Please return word for word every line from the start of the rows through the line containing "## Navigating the SCC Dashboard", both ends included.

+++

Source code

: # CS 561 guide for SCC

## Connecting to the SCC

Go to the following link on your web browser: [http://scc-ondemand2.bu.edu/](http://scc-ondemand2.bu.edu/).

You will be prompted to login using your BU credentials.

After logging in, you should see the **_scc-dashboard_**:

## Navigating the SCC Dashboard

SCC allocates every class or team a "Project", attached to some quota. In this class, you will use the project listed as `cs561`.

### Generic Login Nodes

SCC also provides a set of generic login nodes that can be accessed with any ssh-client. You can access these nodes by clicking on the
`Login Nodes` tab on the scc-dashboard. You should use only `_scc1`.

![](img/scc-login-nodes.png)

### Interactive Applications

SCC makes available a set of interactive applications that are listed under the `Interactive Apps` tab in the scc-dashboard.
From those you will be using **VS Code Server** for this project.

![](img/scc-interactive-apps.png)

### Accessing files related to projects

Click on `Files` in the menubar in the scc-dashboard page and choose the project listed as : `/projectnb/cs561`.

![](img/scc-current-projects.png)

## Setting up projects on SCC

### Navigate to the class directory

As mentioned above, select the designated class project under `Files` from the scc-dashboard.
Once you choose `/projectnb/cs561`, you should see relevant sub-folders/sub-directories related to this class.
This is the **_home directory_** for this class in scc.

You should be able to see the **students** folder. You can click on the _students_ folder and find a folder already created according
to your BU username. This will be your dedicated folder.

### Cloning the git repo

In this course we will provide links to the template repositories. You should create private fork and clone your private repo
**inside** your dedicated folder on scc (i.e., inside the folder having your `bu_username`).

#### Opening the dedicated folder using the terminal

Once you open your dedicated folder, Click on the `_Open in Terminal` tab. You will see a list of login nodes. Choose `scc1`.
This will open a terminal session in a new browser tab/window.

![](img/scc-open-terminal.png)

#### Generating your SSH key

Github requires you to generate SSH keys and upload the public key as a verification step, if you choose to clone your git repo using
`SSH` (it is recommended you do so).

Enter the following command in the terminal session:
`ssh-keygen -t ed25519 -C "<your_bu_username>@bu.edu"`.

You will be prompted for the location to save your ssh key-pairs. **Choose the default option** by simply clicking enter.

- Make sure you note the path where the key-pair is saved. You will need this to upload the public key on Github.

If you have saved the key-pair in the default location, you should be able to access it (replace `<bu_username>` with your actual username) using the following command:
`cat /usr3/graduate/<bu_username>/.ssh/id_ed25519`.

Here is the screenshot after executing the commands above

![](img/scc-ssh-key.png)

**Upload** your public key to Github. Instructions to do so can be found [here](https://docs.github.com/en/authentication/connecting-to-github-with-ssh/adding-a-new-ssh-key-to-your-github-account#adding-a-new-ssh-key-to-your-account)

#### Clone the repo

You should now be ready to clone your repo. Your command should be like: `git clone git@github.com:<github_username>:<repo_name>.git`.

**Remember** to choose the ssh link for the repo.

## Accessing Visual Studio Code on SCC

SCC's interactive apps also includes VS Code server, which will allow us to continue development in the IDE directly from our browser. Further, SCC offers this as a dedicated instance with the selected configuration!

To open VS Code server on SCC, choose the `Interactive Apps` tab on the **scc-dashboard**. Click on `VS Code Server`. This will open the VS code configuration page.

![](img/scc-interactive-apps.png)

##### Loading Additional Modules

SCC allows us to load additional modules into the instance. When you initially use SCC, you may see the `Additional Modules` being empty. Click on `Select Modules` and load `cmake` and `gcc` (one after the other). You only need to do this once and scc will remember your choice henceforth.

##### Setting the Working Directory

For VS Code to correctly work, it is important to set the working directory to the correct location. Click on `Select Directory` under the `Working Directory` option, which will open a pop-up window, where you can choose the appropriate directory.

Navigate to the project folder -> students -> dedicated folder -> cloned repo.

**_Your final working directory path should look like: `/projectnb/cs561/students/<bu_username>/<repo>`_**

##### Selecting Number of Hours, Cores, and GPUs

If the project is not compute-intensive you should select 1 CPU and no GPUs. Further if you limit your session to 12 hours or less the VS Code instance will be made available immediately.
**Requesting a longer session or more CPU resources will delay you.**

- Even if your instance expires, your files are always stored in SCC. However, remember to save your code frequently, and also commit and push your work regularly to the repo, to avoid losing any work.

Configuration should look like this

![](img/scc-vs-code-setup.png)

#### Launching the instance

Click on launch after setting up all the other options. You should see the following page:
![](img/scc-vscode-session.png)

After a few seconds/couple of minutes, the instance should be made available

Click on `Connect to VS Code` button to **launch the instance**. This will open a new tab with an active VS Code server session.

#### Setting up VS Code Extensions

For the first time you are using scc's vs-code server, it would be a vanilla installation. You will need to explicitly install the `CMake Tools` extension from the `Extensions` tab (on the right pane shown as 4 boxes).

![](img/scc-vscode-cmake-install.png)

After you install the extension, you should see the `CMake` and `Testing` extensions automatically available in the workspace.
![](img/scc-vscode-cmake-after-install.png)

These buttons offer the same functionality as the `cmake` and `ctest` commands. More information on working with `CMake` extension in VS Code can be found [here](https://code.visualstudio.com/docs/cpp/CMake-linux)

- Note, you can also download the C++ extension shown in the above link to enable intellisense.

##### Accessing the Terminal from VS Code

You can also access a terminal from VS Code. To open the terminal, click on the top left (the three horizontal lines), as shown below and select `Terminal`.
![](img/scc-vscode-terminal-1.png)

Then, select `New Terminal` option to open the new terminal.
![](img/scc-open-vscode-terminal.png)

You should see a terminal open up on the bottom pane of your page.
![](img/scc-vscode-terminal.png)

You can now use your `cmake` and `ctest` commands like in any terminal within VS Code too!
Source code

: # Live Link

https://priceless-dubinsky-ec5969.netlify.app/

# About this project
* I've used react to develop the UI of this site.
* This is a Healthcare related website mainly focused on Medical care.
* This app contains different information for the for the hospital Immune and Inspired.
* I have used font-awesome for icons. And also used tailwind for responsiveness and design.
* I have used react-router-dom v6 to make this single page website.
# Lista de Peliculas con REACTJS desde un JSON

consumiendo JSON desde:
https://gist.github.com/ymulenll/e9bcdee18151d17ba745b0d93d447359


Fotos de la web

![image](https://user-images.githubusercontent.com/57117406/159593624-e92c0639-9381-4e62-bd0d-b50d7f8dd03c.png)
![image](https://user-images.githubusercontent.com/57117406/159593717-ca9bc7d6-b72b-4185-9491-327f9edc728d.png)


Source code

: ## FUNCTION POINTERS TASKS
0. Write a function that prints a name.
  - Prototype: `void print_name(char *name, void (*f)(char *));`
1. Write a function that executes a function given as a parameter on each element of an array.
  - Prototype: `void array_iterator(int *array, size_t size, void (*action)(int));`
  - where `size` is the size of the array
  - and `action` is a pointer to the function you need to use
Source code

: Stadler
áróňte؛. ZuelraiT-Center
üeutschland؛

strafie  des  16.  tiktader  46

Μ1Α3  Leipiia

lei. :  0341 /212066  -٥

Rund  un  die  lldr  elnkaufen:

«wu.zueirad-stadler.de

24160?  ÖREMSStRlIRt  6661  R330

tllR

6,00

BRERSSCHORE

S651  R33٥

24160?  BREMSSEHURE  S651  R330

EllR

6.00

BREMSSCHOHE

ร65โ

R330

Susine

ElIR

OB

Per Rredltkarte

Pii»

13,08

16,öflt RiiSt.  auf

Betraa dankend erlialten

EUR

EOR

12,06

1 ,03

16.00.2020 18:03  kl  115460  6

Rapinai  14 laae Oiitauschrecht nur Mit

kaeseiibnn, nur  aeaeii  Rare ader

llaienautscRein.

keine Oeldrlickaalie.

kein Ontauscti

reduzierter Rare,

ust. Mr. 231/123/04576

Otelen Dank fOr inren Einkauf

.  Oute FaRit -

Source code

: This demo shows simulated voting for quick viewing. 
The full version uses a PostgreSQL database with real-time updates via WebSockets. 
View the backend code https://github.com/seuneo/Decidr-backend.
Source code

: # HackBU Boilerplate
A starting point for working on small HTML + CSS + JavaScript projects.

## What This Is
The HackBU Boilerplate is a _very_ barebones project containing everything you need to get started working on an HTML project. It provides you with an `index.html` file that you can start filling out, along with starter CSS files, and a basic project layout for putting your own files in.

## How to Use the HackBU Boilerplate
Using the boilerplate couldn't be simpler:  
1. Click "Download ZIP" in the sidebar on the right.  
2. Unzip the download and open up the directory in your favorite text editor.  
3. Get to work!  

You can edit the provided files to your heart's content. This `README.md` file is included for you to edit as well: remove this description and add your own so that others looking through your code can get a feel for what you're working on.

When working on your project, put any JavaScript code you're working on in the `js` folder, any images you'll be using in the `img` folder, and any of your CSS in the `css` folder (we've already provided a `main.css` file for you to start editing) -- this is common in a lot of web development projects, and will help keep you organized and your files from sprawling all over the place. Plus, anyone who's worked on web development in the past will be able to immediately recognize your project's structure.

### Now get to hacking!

+++

TASK RESULT >>
Source code

: # CS 561 guide for SCC

## Connecting to the SCC

Go to the following link on your web browser: [http://scc-ondemand2.bu.edu/](http://scc-ondemand2.bu.edu/).

You will be prompted to login using your BU credentials.

After logging in, you should see the **_scc-dashboard_**:

## Navigating the SCC Dashboard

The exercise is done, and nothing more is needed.